On s'en doutait, mais c'est une confirmation, l'histoire du bug de Facebook affichant les messages privés sur la time-line publique ne repose sur aucune preuve sérieuse. Ça n'a pas empêché que ce bobard soit propagé d'abord de Facebook à Metro, journal d'investigation bien connu, puis de Metro au Monde et à Libération, journaux sérieux s'il en est.
J'ai repris l'un de chemins de propagation de cette nouvelle sur le soi-disant bug. Au départ, Metro publie un article sur le sujet du bug Facebook et cite comme référence une copie d'écran d'un utilisateur de Facebook, un certain Giorgio Kam's. Il faut savoir que tout cela se passe au moment du déploiement en France de la fameuse "Timeline’s global rollout", qui classe les infos par année et permet de remonter très loin dans le temps. Alors qu'elle était réservée avant à une partie des utilisateurs Facebook, cette fonctionnalité est désormais ouverte à tous. Des milliers de gens découvrent alors les messages publiés sur leur wall en 2008 et 2009 notamment. Techcrunch a rapidement fait un sort à cette blague. Mais les mythos et les naïfs ne parlent pas anglais, on dirait.
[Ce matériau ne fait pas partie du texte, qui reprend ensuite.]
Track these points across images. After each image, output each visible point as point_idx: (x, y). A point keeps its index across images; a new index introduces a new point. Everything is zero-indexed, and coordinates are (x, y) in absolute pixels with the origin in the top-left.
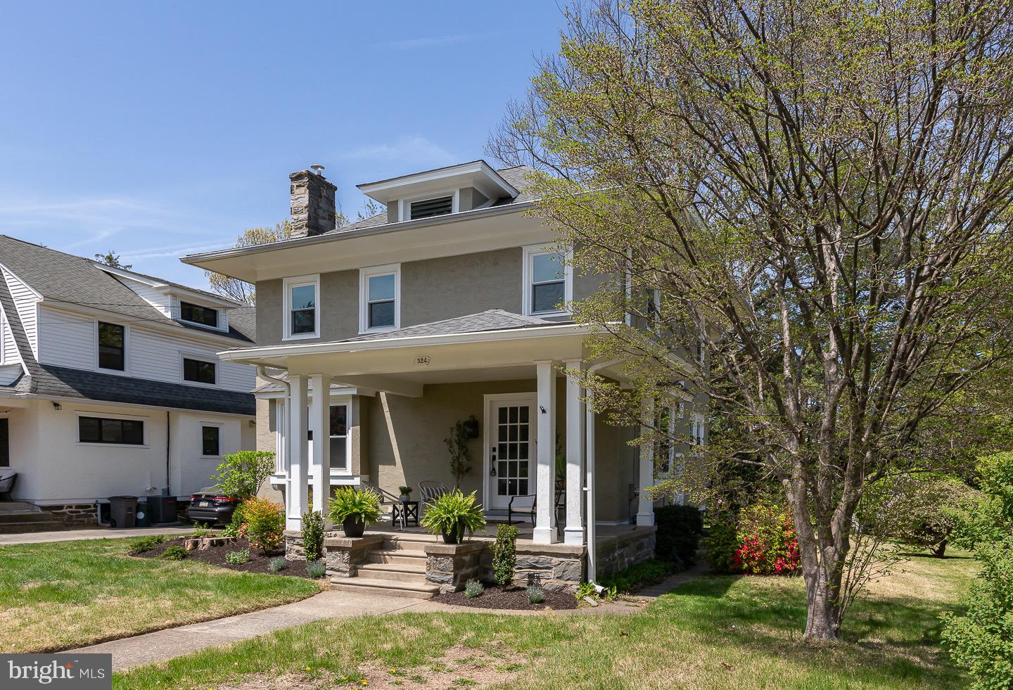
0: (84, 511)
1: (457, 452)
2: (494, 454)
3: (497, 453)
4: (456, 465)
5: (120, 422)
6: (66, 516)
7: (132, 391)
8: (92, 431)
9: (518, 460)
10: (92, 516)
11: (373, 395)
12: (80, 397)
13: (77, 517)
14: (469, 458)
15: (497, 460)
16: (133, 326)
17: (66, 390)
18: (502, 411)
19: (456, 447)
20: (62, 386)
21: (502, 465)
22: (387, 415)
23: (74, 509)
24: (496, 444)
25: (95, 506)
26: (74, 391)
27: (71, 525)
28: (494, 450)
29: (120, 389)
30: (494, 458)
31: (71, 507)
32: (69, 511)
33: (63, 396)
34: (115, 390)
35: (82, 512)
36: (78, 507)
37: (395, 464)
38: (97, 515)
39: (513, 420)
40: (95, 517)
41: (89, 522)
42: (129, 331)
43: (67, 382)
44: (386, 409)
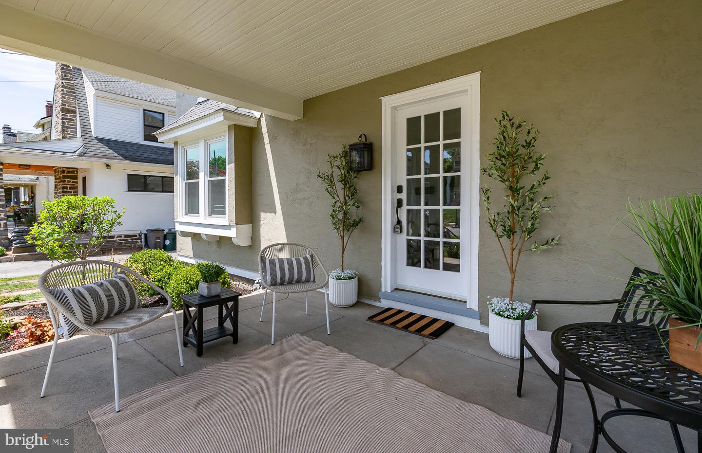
0: (131, 239)
1: (341, 193)
2: (400, 196)
3: (404, 196)
4: (340, 216)
5: (161, 178)
6: (116, 243)
7: (167, 156)
8: (137, 184)
9: (441, 207)
10: (138, 242)
11: (255, 126)
12: (123, 160)
13: (125, 243)
14: (359, 204)
15: (405, 207)
16: (170, 113)
17: (110, 155)
18: (413, 123)
19: (339, 186)
20: (107, 152)
21: (413, 217)
22: (268, 148)
23: (123, 238)
24: (403, 179)
25: (140, 235)
26: (117, 155)
27: (120, 250)
28: (400, 189)
29: (157, 155)
30: (400, 203)
31: (121, 236)
32: (119, 240)
33: (107, 158)
34: (152, 156)
35: (129, 239)
36: (126, 236)
37: (275, 212)
38: (141, 242)
39: (432, 135)
40: (140, 243)
41: (135, 246)
42: (168, 117)
43: (114, 150)
44: (266, 140)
Mais comme cette vanne partagée plus de 3000 fois ne tient pas debout, il souffle sur le feu avec maladresse. Les commentaires de ce post sont très intéressants, à cet égard. Quand on lui demande des preuves (des copies d'écran, par exemple), il noie le poisson d'avril. Quand on insiste, il dramatise : c'est vrai, quoi, pourquoi douter, mécréants que l'on est, quand le couple est en jeu :
Quand le Figaro reprend son info pourrie, via Metro, je le répète, il triomphe et publie le lien, pour clouer le bec à des détracteurs de plus en plus sceptiques.
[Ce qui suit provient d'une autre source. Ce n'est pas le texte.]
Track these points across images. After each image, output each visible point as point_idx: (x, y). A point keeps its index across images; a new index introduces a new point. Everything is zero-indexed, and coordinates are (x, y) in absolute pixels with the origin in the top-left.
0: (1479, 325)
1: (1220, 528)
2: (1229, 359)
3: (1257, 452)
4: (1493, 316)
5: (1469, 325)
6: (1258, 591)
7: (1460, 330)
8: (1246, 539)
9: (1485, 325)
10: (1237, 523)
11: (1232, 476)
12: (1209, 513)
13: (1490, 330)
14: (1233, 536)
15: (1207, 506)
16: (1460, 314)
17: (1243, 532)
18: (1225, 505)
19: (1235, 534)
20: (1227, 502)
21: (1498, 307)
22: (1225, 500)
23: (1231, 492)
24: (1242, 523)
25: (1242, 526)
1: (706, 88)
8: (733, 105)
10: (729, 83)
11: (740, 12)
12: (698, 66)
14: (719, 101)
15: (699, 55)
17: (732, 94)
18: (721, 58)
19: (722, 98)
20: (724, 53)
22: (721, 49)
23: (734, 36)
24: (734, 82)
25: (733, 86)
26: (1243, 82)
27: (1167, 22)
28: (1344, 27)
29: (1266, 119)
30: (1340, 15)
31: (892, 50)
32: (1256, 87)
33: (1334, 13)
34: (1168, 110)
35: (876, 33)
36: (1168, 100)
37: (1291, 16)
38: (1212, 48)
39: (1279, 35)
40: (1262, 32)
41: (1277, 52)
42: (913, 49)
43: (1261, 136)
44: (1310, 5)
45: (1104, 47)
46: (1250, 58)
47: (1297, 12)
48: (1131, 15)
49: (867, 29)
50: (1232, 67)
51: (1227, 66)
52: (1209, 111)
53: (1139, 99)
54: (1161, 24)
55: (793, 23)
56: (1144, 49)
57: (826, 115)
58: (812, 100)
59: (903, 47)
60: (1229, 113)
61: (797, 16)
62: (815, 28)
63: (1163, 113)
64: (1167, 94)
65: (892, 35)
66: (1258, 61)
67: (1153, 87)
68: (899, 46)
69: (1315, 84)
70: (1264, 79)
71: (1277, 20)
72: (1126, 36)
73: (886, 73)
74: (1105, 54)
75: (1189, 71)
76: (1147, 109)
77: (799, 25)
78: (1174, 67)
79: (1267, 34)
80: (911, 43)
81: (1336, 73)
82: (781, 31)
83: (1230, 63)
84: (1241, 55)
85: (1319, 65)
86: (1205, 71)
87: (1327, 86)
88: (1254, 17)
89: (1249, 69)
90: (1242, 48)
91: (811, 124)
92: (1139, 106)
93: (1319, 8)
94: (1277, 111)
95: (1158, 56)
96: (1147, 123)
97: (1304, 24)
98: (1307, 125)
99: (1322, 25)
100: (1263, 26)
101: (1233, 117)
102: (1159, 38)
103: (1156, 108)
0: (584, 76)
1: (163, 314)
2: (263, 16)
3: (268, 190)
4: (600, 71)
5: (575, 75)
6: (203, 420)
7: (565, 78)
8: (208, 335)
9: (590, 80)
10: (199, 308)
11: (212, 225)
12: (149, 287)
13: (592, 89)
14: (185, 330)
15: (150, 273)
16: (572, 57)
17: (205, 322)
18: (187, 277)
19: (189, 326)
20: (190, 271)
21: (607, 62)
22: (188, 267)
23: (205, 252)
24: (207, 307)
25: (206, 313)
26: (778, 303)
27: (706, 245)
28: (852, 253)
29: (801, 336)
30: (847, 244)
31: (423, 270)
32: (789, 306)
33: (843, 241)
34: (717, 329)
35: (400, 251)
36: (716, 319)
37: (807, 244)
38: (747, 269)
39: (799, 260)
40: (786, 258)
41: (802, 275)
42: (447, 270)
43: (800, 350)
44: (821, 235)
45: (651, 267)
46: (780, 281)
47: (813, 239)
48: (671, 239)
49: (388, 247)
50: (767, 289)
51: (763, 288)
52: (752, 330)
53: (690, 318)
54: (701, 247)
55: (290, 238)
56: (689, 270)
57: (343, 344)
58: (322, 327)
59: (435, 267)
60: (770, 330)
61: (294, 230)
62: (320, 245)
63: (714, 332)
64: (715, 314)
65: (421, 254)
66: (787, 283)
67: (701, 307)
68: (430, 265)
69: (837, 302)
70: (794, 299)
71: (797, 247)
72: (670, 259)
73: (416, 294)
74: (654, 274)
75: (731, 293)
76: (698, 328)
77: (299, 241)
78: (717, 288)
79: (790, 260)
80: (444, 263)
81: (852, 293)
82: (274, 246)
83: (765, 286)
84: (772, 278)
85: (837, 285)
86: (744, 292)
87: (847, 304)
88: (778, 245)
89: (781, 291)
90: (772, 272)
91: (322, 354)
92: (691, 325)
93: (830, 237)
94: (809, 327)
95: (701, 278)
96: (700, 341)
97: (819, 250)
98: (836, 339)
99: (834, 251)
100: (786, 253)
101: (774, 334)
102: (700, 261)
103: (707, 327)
Mais on n'a toujours pas vu le début de l'ombre de la queue d'une preuve. Et pour cause : il a détruit les siennes, pas de bol. Du coup, j'interroge mon réseau. Un ami Facebook qui me dit que ça lui est arrivé et qu'il s'est empressé de détruire le message en question. Une autre amie Facebook me confirme, parle de numéros de téléphones publiés. Mais impossible de savoir si c'est des infos publiées par erreur sur le mur, comme ça arrivait souvent en 2008 et 2009. Ou bien des messages privés, car curieusement, elle ne les retrouve pas dans sa boite de réception. C'est du velours pour le faussaire : pas de traces, pas de preuves, des naïfs pour confirmer et masquer leur incurie. Et les seules preuves qu'on pourrait avoir sont détruites.
Et quand un certain Pablo Asencion Guillen met le nez dans le caca à Giorgio-les-bons-tuyaux, à savoir que ce sont des messages publiés sur le mur par des gens qui ne se rendaient pas bien compte, à l'époque, il assène l'argument massue :
Ok d'accord, mais où sont les preuves des centaines (pourquoi pas des millions...) de personnes en question ? Rien, nib, macache ! Tu es obligé de le croire parce que "des dizaines de ses amis" lui ont dit, que ça été repris par Metro, puis par le Monde, le Figaro, Libération et peut-être même le Pape et le dalaï-lama qui pourtant ne tweete jamais mais là il a piqué une gueulante dans son ashram.
Evidemment, le communiqué de Facebook tombe dans l'indifférence générale. De toutes façons, ils cachent le truc, c'est des bandits qui pillent les données perso. Ils en ont mis un temps fou à répondre. Ils ont pris une gamelle mérité en Bourse. Et en plus, à ce qu'on dit, Zuckerberg est juif, ce qui prouve bien que c'est voulu, tout ça, ma bonne dame, on est peu de choses, allez, vous me mettrez aussi une botte de poireaux.
Résultat des courses : Metro a été intronisé journal sérieux grâce à un article reprenant les informations foireuses publiées sur le compte Facebook d'un mythomane. Le Monde, Le Figaro et Libération, les télés et d'autres ont relayé une info sans preuves, juste histoire de remettre une couche sur la tronche à Facebook, qui n'est plus en odeur de sainteté depuis que Twitter est total hype dans les médias. Le plus drôle date d'aujourd'hui sur le blog du CM du Monde : ils ont lancé un appel à témoignages. Le résultat enchante moyennement le rédacteur :
Devant un tel déversement de bêtise amplifiée, il ne reste qu'à citer Raymond Devos puis Mark Twain :
- «En multipliant rien par une fois rien... c'est rien. Deux fois rien... c'est pas beaucoup ! Mais trois fois rien, c'est déjà quelque chose.»
- «Un mensonge a donc fait le tour de la Terre le temps que la vérité mette ses chaussures.»